Self-supervised learning refers to an unsupervised learning problem that is framed as a supervised learning problem in order to apply supervised learning algorithms to solve it. Supervised learning algorithms are used to solve an alternate or pretext task, the result of which is a model or representation that can be used in the solution of the original (actual) modeling problem. A common example of self-supervised learning is computer vision where a corpus of unlabeled images is available and can be used to train a supervised model, such as making images grayscale and having a model predict a color representation (colorization) or removing blocks of the image and have a model predict the missing parts (inpainting). 14 Different Types of Learning in Machine Learning | Jason Brownlee - Machine Learning Mastery


Given a task and enough labels, supervised learning can solve it really well. Good performance usually requires a decent amount of labels, but collecting manual labels is expensive (i.e. ImageNet) and hard to be scaled up. Considering the amount of unlabelled data (e.g. free text, all the images on the Internet) is substantially more than a limited number of human curated labelled Datasets, it is kinda wasteful not to use them. However, unsupervised learning is not easy and usually works much less efficiently than supervised learning. What if we can get labels for free for unlabelled data and train unsupervised dataset in a supervised manner? We can achieve this by framing a supervised learning task in a special form to predict only a subset of information using the rest. In this way, all the information needed, both inputs and labels, has been provided. This is known as self-supervised learning. This idea has been widely used in language modeling. The default task for a language model is to predict the next word given the past sequence. Bidirectional Encoder Representations from Transformers (BERT) adds two other auxiliary tasks and both rely on self-generated labels.

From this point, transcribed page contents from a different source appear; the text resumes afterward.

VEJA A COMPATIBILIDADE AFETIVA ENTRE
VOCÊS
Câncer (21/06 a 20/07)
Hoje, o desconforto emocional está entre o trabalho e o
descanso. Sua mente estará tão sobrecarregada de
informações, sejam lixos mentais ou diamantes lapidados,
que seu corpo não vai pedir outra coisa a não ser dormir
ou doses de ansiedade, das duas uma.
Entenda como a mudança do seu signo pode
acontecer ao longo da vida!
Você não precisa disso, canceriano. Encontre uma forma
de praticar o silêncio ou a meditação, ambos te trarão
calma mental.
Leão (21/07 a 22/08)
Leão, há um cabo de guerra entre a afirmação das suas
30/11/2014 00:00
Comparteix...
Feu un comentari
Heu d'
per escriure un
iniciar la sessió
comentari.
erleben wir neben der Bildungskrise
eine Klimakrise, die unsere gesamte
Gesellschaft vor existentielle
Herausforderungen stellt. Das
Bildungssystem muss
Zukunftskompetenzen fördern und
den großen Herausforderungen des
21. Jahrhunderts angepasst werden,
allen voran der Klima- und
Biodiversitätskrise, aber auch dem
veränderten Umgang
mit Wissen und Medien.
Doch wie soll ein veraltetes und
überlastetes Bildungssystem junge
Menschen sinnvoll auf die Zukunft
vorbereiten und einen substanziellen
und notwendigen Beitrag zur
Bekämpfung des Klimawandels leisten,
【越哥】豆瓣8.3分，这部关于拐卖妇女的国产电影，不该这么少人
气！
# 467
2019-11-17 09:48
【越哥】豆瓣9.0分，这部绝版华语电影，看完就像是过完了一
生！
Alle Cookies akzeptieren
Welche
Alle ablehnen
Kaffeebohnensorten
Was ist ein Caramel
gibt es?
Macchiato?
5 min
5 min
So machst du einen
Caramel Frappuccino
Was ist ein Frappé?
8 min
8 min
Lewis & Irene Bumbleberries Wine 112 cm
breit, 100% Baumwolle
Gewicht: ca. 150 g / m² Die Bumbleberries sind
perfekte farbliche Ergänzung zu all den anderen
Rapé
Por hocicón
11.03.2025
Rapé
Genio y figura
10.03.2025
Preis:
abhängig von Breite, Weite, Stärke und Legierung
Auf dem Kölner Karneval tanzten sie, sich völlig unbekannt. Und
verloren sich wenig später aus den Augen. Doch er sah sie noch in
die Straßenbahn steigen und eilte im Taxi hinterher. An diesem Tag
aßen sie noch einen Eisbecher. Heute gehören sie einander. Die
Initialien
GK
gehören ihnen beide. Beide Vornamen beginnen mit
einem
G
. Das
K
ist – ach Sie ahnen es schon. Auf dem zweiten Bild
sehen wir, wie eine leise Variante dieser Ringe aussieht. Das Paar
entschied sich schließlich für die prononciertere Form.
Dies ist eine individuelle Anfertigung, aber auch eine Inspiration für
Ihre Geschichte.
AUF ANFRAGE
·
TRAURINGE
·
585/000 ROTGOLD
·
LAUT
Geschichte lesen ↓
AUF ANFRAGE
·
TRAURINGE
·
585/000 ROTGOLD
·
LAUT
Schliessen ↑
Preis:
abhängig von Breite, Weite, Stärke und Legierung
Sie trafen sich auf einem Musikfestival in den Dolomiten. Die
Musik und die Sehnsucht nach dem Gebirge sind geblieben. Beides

Why Self-Supervised Learning? Self-supervised learning empowers us to exploit a variety of labels that come with the data for free. The motivation is quite straightforward. Producing a dataset with clean labels is expensive but unlabeled data is being generated all the time. To make use of this much larger amount of unlabeled data, one way is to set the learning objectives properly so as to get supervision from the data itself. The self-supervised task, also known as pretext task, guides us to a supervised loss function. However, we usually don’t care about the final performance of this invented task. Rather we are interested in the learned intermediate representation with the expectation that this representation can carry good semantic or structural meanings and can be beneficial to a variety of practical downstream tasks. Self-Supervised Representation Learning | Lilian Weng - Lil'Log



In the context of self-supervised learning, a self-supervised loss is a type of loss function that is used to train a predictive model based on a self-supervised task. A self-supervised loss function is designed to take advantage of the supervisory signal provided by the self-supervised task, which allows the algorithm to learn representative features of the data that can be used for downstream tasks. The precise form of the self-supervised loss function depends on the specifics of the self-supervised task being used, but typically involves minimizing the difference between the predicted output and the actual output.